WHAT YOU ARE ASKED TO DO:
Using the entries below, copy out all lines where "Court" is found.

(Collected data)
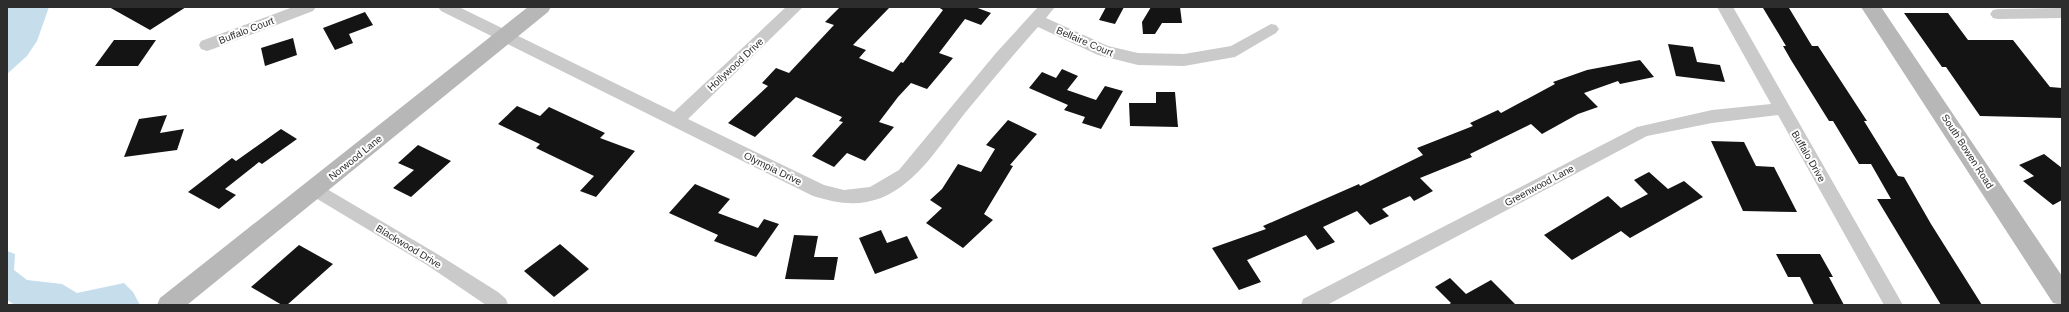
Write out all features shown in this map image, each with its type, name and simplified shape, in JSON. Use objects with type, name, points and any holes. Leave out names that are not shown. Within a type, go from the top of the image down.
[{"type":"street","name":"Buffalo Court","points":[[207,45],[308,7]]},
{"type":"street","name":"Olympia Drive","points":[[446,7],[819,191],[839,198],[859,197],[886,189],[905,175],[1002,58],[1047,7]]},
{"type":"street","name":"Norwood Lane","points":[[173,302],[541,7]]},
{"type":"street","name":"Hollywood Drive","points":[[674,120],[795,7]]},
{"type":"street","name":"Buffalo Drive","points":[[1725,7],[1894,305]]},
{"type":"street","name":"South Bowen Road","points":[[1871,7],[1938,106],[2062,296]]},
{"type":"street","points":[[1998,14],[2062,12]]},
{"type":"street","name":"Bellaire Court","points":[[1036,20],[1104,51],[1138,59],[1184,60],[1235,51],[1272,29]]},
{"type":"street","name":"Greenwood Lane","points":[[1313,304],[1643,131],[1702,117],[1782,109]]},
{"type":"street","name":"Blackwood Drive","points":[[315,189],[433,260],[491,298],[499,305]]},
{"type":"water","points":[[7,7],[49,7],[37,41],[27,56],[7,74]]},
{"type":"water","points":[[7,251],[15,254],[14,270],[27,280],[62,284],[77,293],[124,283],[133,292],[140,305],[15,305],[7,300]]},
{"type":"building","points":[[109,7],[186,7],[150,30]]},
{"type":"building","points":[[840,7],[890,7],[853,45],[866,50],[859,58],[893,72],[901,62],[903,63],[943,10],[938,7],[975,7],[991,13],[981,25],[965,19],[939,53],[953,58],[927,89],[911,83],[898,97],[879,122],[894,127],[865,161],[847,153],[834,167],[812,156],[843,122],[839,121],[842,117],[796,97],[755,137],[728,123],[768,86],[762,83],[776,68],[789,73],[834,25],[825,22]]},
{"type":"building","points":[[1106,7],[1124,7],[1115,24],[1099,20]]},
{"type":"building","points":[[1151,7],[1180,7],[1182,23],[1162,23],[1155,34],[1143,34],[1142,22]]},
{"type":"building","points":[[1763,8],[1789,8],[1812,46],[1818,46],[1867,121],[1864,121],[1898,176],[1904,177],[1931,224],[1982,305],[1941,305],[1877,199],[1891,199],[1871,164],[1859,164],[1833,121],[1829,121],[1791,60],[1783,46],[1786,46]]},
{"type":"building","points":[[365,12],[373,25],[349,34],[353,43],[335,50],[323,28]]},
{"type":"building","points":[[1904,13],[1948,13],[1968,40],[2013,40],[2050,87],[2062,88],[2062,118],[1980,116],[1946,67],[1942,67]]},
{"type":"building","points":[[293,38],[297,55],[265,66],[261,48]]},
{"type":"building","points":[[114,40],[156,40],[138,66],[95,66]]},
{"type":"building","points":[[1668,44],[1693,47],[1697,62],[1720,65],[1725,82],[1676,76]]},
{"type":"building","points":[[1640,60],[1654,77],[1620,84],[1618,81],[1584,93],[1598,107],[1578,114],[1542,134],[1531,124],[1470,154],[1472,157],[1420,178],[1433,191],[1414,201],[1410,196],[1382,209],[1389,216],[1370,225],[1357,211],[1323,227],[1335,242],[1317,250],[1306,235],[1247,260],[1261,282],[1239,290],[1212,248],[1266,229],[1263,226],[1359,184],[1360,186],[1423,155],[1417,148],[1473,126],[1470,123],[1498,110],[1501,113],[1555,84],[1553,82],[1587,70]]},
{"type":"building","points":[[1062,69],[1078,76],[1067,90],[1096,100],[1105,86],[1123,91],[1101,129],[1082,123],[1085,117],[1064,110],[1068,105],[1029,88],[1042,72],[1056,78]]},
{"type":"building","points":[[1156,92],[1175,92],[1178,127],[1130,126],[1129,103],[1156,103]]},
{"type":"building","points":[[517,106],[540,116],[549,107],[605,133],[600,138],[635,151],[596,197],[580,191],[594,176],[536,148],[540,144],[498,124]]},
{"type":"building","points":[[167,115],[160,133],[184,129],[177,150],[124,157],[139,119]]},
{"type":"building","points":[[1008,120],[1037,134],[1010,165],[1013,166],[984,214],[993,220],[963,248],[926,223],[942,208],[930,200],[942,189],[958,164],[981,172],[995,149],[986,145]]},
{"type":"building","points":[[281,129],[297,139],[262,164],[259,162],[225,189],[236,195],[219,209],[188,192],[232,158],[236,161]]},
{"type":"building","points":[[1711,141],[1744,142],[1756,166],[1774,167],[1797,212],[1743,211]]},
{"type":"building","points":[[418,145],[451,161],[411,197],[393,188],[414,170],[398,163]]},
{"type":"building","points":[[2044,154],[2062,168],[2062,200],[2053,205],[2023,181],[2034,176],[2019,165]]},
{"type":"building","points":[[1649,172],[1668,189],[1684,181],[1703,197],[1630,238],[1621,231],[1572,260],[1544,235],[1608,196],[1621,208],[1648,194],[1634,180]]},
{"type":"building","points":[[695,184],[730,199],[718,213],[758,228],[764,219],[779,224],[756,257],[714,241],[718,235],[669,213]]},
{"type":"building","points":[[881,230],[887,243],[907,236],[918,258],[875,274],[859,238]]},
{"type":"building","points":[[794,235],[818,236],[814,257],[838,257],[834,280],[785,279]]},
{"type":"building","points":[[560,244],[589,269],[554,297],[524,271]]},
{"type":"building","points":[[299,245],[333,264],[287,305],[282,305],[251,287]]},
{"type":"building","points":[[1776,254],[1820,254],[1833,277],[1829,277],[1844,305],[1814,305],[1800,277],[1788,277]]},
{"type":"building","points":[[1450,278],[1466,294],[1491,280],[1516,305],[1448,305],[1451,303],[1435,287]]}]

REPLY:
[{"type":"street","name":"Buffalo Court","points":[[207,45],[308,7]]},
{"type":"street","name":"Bellaire Court","points":[[1036,20],[1104,51],[1138,59],[1184,60],[1235,51],[1272,29]]},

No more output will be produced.